EARLY SURGICAL CONSULT
ADMIT this patinet
TX supportive : Fluid resus, Decomp bowel, pain, anti emetic.
What is a gallstone ileus? Who is most likely to have this?
Impaction of gallstone in ileum after going through biliary-enteric fistula….
Must have gallstones (Four F’s)
Telescoping intestine (invagination) is known as what? What can it cause? What is seen in kids?
Intussusception
Bowel Obstruction
Currant Jelly Stool (red)
Primary malignancy for SI is _______. But a neoplasm may cause what?
Rare
Intussusception
Differentiate Adenocarcinoma and lymphoma of the small intestine
Adenocarcinoma - duodenum of prox jejunum. Obstruction, Chronic GI bleed or weight loss
Lymphoma - assoc w/ aids, immunosuppres, Crohns
What is Protein-losing enteropathy? Why would we get it? What should we do about it
Loss of serum protein (hypoalbuminemia) into the GI tract
Secondary to established disorder
CMP/BMP to diagnose
Replace it via diet or straight up Albumin
List types of Mesenteric Ischemia
Acute arterial occlusion - emboli/thrombus
Mesenteric venous thrombosis
Non-occlusive - Low card output, Vasospasm
What is the classic physical exam sign for Mesenteric Ischemia?
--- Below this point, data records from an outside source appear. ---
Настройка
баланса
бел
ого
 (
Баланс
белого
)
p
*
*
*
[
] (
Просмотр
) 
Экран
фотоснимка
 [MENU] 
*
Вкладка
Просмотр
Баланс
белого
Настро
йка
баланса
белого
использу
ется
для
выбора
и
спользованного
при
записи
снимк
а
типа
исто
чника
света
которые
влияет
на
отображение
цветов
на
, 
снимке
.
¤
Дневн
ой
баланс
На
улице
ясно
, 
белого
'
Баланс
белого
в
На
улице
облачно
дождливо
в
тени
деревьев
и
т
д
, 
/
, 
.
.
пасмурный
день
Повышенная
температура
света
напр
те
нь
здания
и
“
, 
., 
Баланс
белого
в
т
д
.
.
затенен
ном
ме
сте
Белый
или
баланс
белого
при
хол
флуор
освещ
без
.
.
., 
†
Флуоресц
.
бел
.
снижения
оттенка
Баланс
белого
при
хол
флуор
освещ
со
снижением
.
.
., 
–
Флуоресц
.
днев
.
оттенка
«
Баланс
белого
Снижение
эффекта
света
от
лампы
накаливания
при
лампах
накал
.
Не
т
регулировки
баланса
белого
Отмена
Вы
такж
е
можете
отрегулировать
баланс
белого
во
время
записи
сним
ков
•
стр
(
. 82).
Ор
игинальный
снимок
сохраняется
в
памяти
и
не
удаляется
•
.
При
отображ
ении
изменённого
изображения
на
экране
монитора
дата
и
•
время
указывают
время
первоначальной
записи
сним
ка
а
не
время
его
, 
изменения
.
Pain out of proportion to exam
**look at history of cardiac issues too
What test diagnosis Mesenteric ischemia? How do we treat it?
CT angiography
Admit
Papaverine* - smooth muscle relaxer
Thrombolytics
Surgical referral
Meckel’s diverticulum is a _______ abnormality, it follows the rules of ______
Congenital (most common)
Two
What is the rule of twos?
Meckels diverticulum
2% population
2:1 male-femal
2 types of mucosa
2 years old or younger
How will a patient with Meckel’s present? How do we diagnose? How do we treat?
GI bleed from mucosa with Abdominal pain (like apendicitis pain)
Kid under 10 = painless bleeding w/ IBD symptoms
Adults under 40 w/ unidentified GI bleed
**Diagnose w/ capsule endoscopy of Meckels nuclear (99m tech pertech)
Tx = Stabilize and refer to surgery.